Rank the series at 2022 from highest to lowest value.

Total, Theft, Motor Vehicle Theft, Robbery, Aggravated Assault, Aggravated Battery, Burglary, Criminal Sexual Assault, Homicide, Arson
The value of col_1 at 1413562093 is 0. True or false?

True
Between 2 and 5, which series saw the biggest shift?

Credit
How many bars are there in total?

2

☆ ☆ ☆

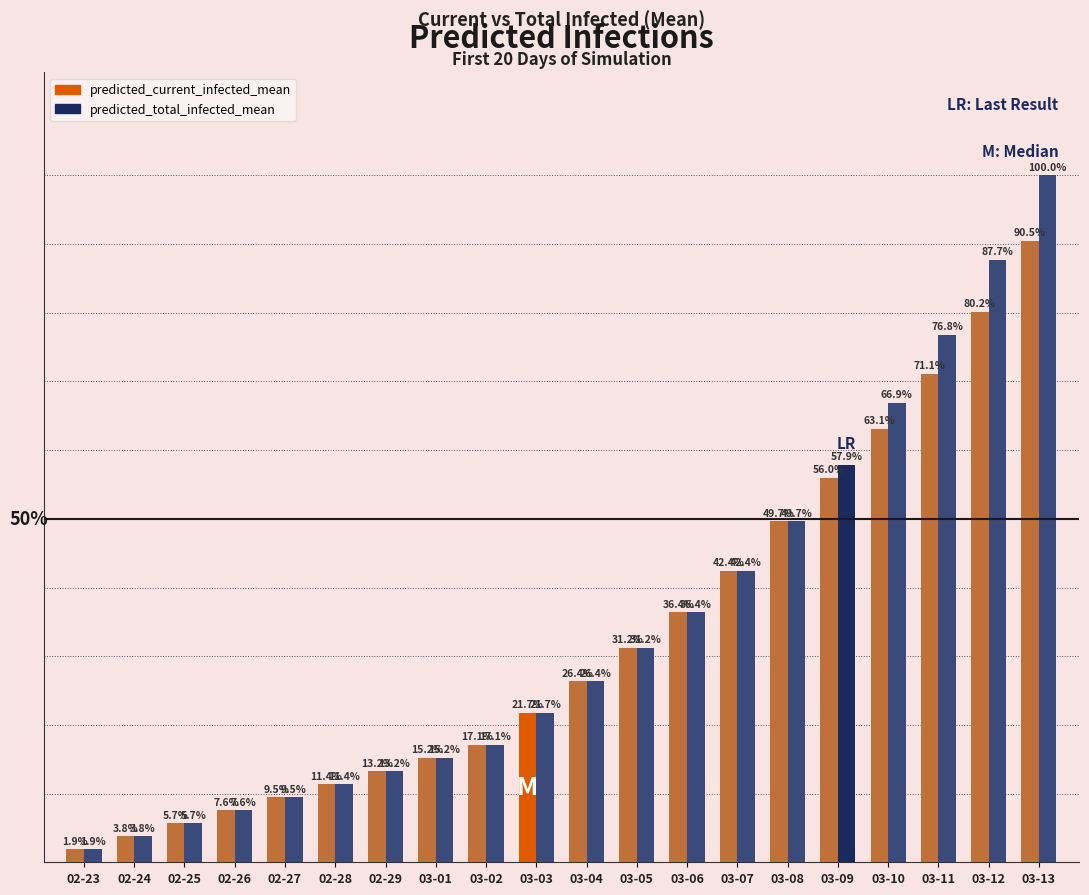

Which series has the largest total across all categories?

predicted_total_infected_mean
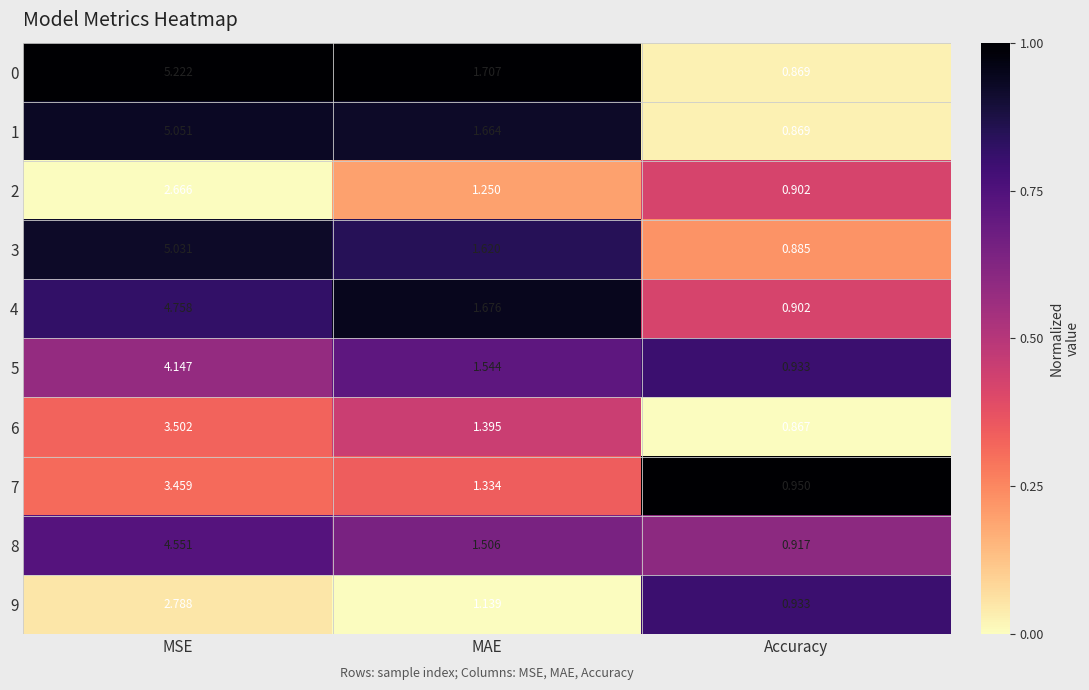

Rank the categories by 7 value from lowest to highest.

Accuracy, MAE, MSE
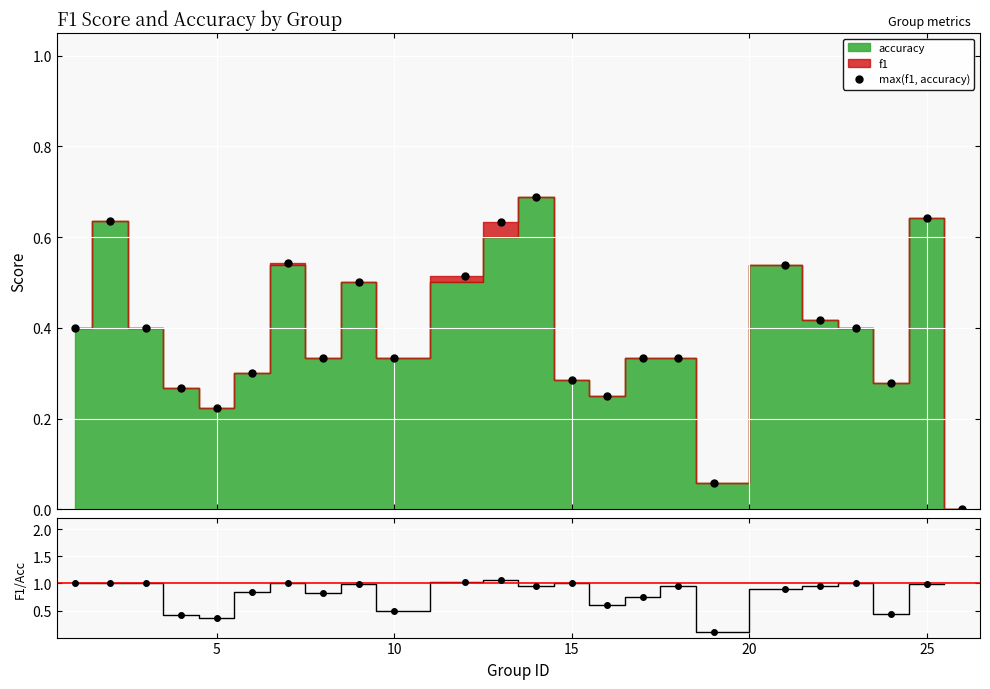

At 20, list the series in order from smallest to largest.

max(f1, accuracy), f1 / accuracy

☆ ☆ ☆

WHAT TO WORK ON -
Convert the rows into a numbered list, starting at the line containing "Which series has" and ending at the line containing "max(f1, accuracy), f1 / accuracy", both included. Leave out the blank lines and the pictures.

COMPLETED EXERCISE -
1. Which series has the largest total across all categories?
2. predicted_total_infected_mean
3. Rank the categories by 7 value from lowest to highest.
4. Accuracy, MAE, MSE
5. At 20, list the series in order from smallest to largest.
6. max(f1, accuracy), f1 / accuracy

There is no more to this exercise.